« Three From Atlantic Yards Report | Main | Nets executive promotes New Jersey while selling Brooklyn »

December 28, 2008

The Crappy Quality of Forest City Ratner Cafe

Daily Gotham
By Mole333

Mole333 takes his son the Brooklyn Children's Museum, and the child has a wonderful time. Then it comes time to eat. The museum's café is chosen. The results were not so pleasing.

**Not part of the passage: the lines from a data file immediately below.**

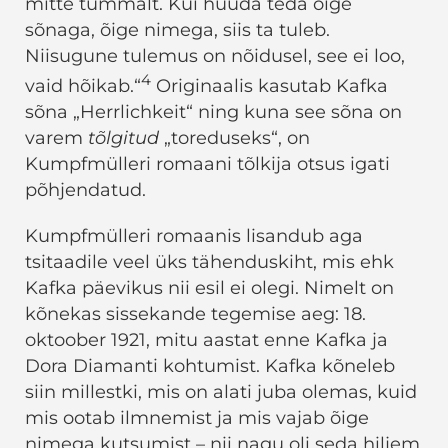
mitte tummalt. Kui hüüda teda õige
sõnaga, õige nimega, siis ta tuleb.
Niisugune tulemus on nõidusel, see ei loo,
4
vaid hõikab.“
Originaalis kasutab Kafka
sõna „Herrlichkeit“ ning kuna see sõna on
varem
tõlgitud
„toreduseks“, on
Kumpfmülleri romaani tõlkija otsus igati
põhjendatud.
Kumpfmülleri romaanis lisandub aga
tsitaadile veel üks tähenduskiht, mis ehk
Kafka päevikus nii esil ei olegi. Nimelt on
kõnekas sissekande tegemise aeg: 18.
oktoober 1921, mitu aastat enne Kafka ja
Dora Diamanti kohtumist. Kafka kõneleb
siin millestki, mis on alati juba olemas, kuid
mis ootab ilmnemist ja mis vajab õige
nimega kutsumist – nii nagu oli seda hiljem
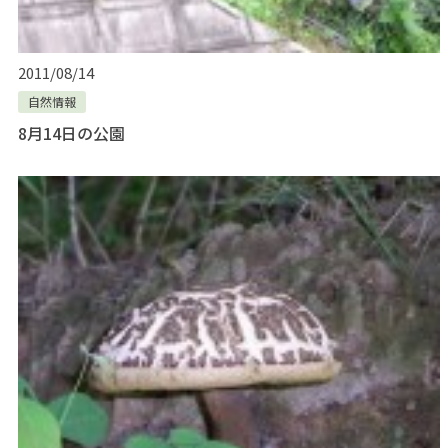
2011/08/14
自然情報
8月14日の公園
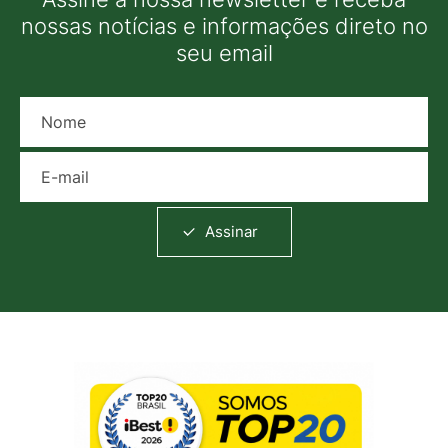
nossas notícias e informações direto no
seu email
Nome
E-mail
Assinar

The hot dog was just this side of soggy. The pizza was horrible. It was the kind of artificial tasting crust with metallic tasting sauce and cheese that looked like softened plastic that I despise. I am very tolerant of pizza. With pizza and with turkey and stuffing dinners I like even mediocre versions...even kind of liked the versions served in my college cafeteria, though with a degree of masochism, I suppose. The Children's museum cafe pizza was the second worst I have ever, ever had. I found myself thankful that it was so tiny. I had subsidiary food for Jacob (mango, nuts, cereal bars) that he was happy to eat. But I just went hungry rather than get anything else from the cafe. Most of the other people in the cafe seemed unenthusiastic about their food as well, though that could just have been the fact that everyone was dealing with hungry kids.

Then, finally, on exiting, a final stomach-churning discovery is made.

As I was leaving, I saw the name of the cafe. It explained everything. Had I seen it at the start I would have skipped it and tried pretty much anything else in the neighborhood. The horrible cafe with hot dogs even my hot dog loving son wasn't keen on and pizza even pizza loving mole333 could barely stomach was the "Forest City Ratner Cafe."

Bruce Ratner offering the community substandard goods is something I have come to expect. If only I had known in advance I would have known to avoid the place like the plague.

This item them ends with a helpful suggestion list of four food establishments within a short walk of the museum, all without the appetite-suppressing name "Forest City Ratner".